%%
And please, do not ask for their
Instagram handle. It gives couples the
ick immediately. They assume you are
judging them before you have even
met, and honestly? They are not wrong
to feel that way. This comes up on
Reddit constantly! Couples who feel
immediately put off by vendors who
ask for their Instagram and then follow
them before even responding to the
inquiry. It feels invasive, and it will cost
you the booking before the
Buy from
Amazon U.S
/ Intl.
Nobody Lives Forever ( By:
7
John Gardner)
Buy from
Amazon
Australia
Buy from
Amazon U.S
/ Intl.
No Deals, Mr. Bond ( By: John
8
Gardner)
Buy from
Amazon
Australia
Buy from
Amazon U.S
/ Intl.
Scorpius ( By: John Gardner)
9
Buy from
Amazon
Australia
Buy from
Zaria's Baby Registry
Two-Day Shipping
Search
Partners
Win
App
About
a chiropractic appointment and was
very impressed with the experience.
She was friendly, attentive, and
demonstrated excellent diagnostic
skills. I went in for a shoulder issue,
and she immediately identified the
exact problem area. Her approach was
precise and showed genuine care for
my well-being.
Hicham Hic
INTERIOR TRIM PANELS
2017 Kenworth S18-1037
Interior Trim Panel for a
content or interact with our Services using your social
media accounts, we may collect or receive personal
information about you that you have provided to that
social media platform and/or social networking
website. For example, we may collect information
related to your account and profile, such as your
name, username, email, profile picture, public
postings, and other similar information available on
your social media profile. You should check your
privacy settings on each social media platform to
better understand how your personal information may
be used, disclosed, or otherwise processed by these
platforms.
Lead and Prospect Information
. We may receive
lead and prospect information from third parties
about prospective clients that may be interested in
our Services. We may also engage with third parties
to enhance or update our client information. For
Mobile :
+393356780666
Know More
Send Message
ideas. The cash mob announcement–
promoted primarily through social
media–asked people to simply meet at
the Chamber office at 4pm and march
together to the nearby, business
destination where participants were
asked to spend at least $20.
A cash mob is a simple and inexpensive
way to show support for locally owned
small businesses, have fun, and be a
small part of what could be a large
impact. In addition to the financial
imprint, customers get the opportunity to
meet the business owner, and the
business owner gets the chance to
%%
WORK INSTRUCTION: In the records, which lines mention the word "meet"? Copy those lines.

TASK SOLUTION:
media–asked people to simply meet at
meet the business owner, and the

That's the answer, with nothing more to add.